One of the big challenges for measurement is territorial coherence. If different policy levers cover different territorial formations, it is very difficult to link policy interventions to outcomes, especially given the widely recognised need for cross-sector policymaking to achieve levelling up. The LUUKWP acknowledges the trade-off between ‘functional economic areas’ – the basis for most devolution deals to date - and those ‘that are locally recognisable in terms of identity, place and community’. Practically, it is difficult to reconcile these different aims. There are inevitable trade-offs between imposing institutional boundaries and ensuring the overall coherence of new arrangements as they emerge.

A vitally important aspect of lesson-drawing is the need for independent analysis and scrutiny in the policymaking process. The LUUKWP acknowledges the importance of external challenge, but then recommends appointing a Levelling Up Advisory Council that – like the short-lived Industrial Strategy Council that preceded it - palpably lacks political independence.
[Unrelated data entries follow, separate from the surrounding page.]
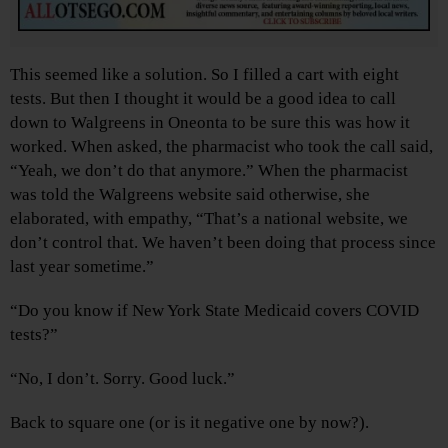
This seemed like a solution. So I filled a cart with eight
tests. But then I thought it would be a good idea to call
down to Walgreens in Oneonta to be sure this was how it
worked. When asked, the pharmacist who took the call said,
“Yeah, we don’t do that anymore.” When the pharmacist
was told the Walgreens website said otherwise, she
elaborated, with empathy, “That’s a national website, we
don’t control that. We haven’t been doing that process since
last year sometime.”
“Do you know if New York State Medicaid covers COVID
tests?”
“No, I don’t. Sorry. Good luck.”
Back to square one (or is it negative one by now?).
There are few accountability mechanisms to apply pressure if progress on the agenda stalls or goes into reverse.

 

How can funding focus on both wider regions, as well as individual towns?

At a detailed level, none of these reforms, including the LUWP, offer a coherent approach to how to coordinate and resolve conflicts between regional and local institutions (for example, city-region mayors; devolved governments in Scotland and Wales) and the centre. That is remarkable given the recent experience of managing Covid-19, where disputes regularly erupted between the Westminster Government and the Scottish and Welsh First Ministers, as well as city-region mayors in England. English local government (like the devolved institutions) has no recognised status within a written constitution. These organisations can be restructured or even abolished at Westminster’s behest. There is no formal requirement to regularly consult LAs, nor are there any established conflict resolution mechanisms. The issue of overlapping jurisdictions remains unaddressed and meaningful devolution both of resources and accountability still appears far away. Important questions remain unanswered: how will devolution apply in two-tier counties where powers are divided between county councils and lower-tier districts?  How will smaller regions without major cities address pervasive socio-economic inequalities? And what mechanisms exist to resolve conflicts between regional and local actors, and the centre?

For funding to focus on these different tiers of government, there is a need for a more comprehensive and consistent framework on the functions and remits of different layers of government, so that these institutions are able to work together, rather than continually jostling for funding, and in some cases for their ongoing existence. This is prime example of why the problems with the funding system need to be considered alongside the wider problems with the UK’s multi-level governance structures. There is an imperative to create a more decentralised and coherent system capable of ensuring longer-term stability.